One thought is to use a couple 2×4 cut to length use pocket screws to form back stretchers between the two side panels. Another thought is to use some metal brackets to secure the 2×4s. A third option, is to cut a new back from plywood and then securing that. Because all tools are in my garage, not his condo, cutting dadoes, mortises and tenons, or other joinery, other than perhaps a few dowels (I do have drills and forstner bits) would be very difficult.

I've never used pocket screws, but I just purchased the Kreg K4 MS system, so I have the capability, at least from the tool standpoint, to do them. Brackets would also be easy.

Aesthetics is not a big an issue in this case.

So my questions then are:
Would pocket screws (coarse thread for soft wood?) work to hold 2×4s to the sides and secure them? Or would the screws strip out or not provide enough strength? Would the bracket approach to secure them be better? Are there other alternatives that would work even better?

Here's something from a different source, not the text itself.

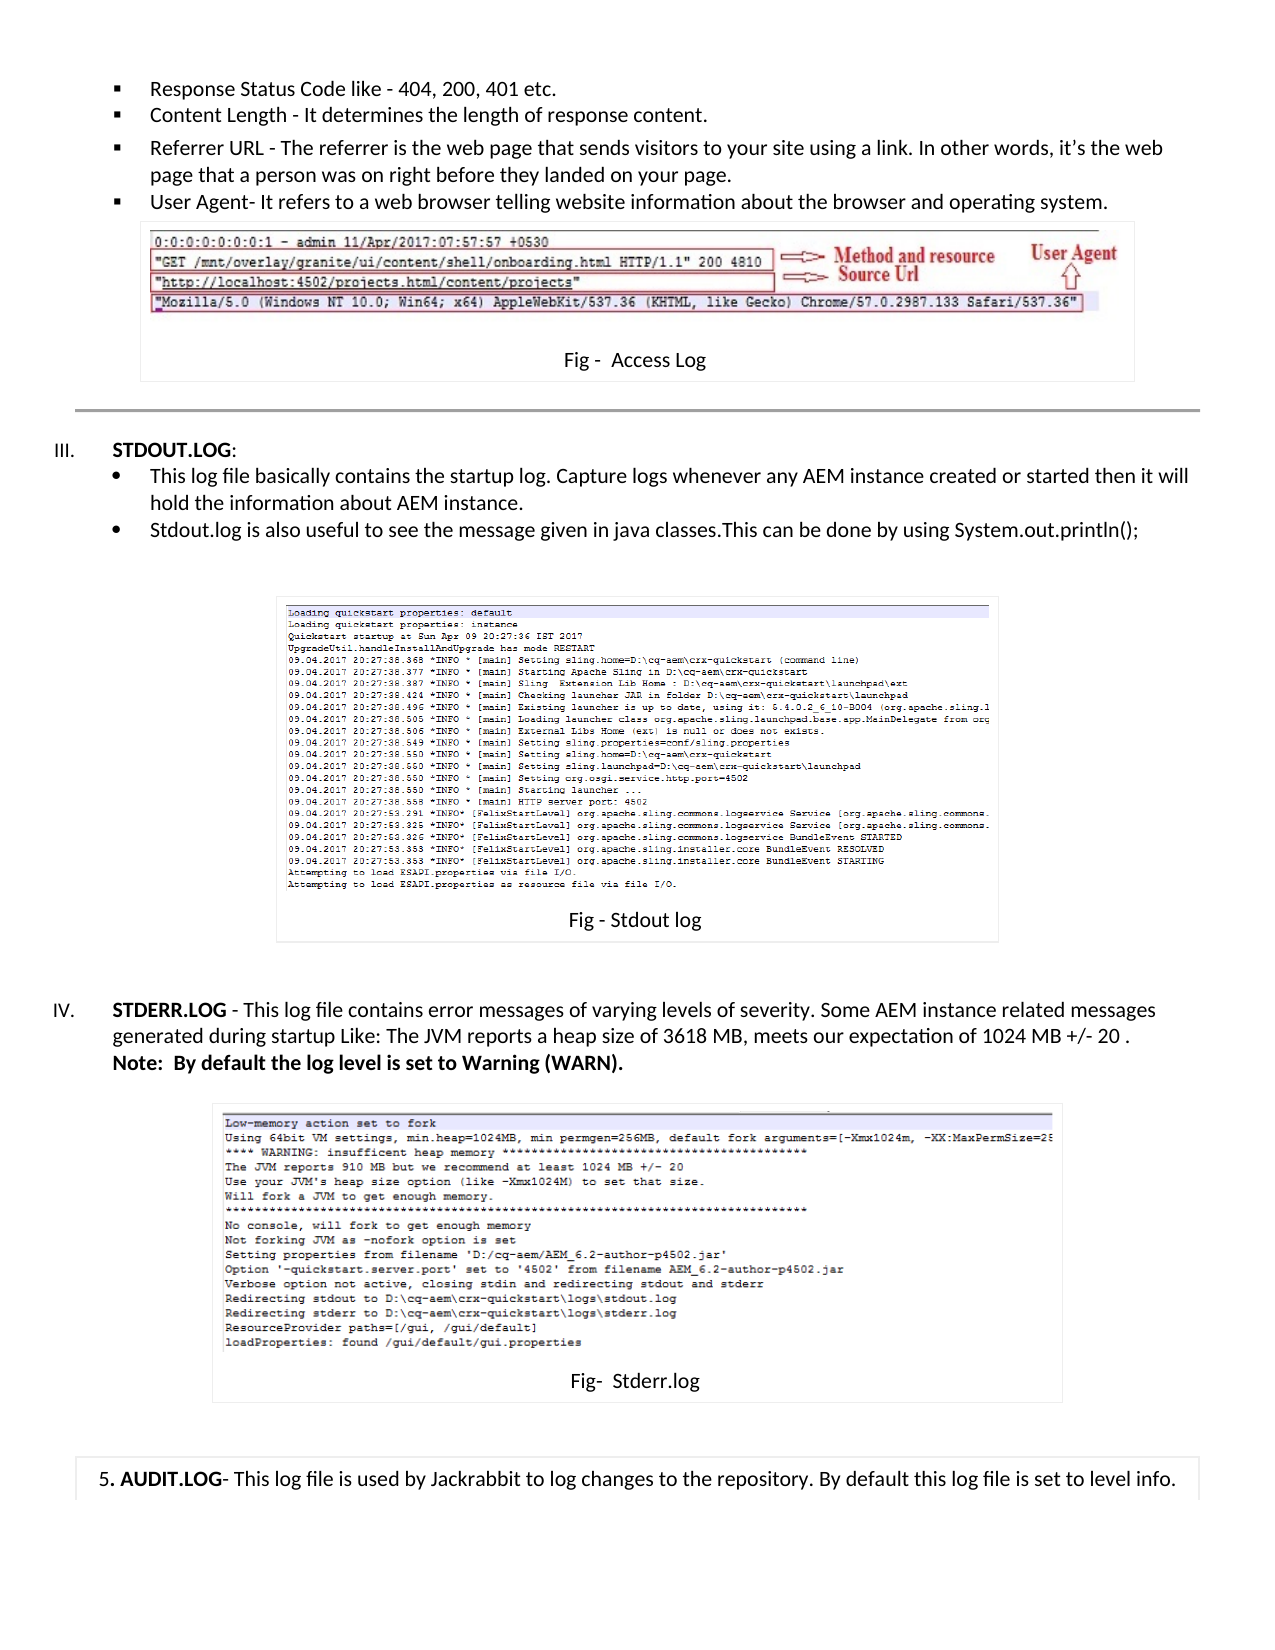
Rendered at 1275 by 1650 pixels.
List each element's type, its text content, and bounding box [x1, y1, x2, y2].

Thanks in advance for the wisdom of the crowd.
Cameron


----------



## jimmyb (Mar 21, 2013)

I believe you should be okay. I have used the Kreg screws in chip board and have had no problems. A little glue with them would not hurt


----------



## BentheViking (May 19, 2011)

I'd be more concerned with whether or not 2×4 will provide the needed structural support. Cabinets, desks or other furniture typically have paneled backs to keep it from racking. You might be able to get away with a 2×4 but you'll probably be better off using two or three 2×6s


----------



## 1thumb (Jun 30, 2012)

cut/install a new back out of 1/4 inch plywood


----------



## MT_Stringer (Jul 21, 2009)

Cut a new back out of 1/2 inch plywood - Birch if available. Drill pocket screw holes along the sides and across the top. If the desk is against a wall, the holes cold be on the outside leaving a clean side under the desk. If not, reverse it and put the holes under the desk with the clean side out.

Holes for 1/2 inch plywood would require 1 inch screws. I just did this on a cabinet. I will take a pic or two and post it shortly.

This is the back of a cabinet that will reside under a miter saw station. It is very strong. I ran two stretchers across the back and across the top. Then I filled in the opening with a piece of 1/2 inch pine plywood. I used the Kreg mini jig to drill the 1/2 inch holes but your jig has the capability to do 1/2 inch also. I used the one inch screws with the round thick shoulder and not the panhead type. They pull down tight. I was screwing into 3/4 inch plywood on the sides.

Hope this helps or at least gives you some inspiration on the fix.
Mike


----------



## CameronD (Jun 23, 2013)

These responses are quite helpful. It seems that the overall approach of pocket screws to secure will work, but then from there I should look at additional reinforcement. I was also considering using three stretchers, one at the top, one at the bottom, and one at the middle, but it seems really replacing the back may be the best approach.

I read on these forums and watch videos on YouTube or other sites and am impressed with the variety of approaches to every problem. Thanks again for the advice. I'll try to remember to report back what we end up doing.


----------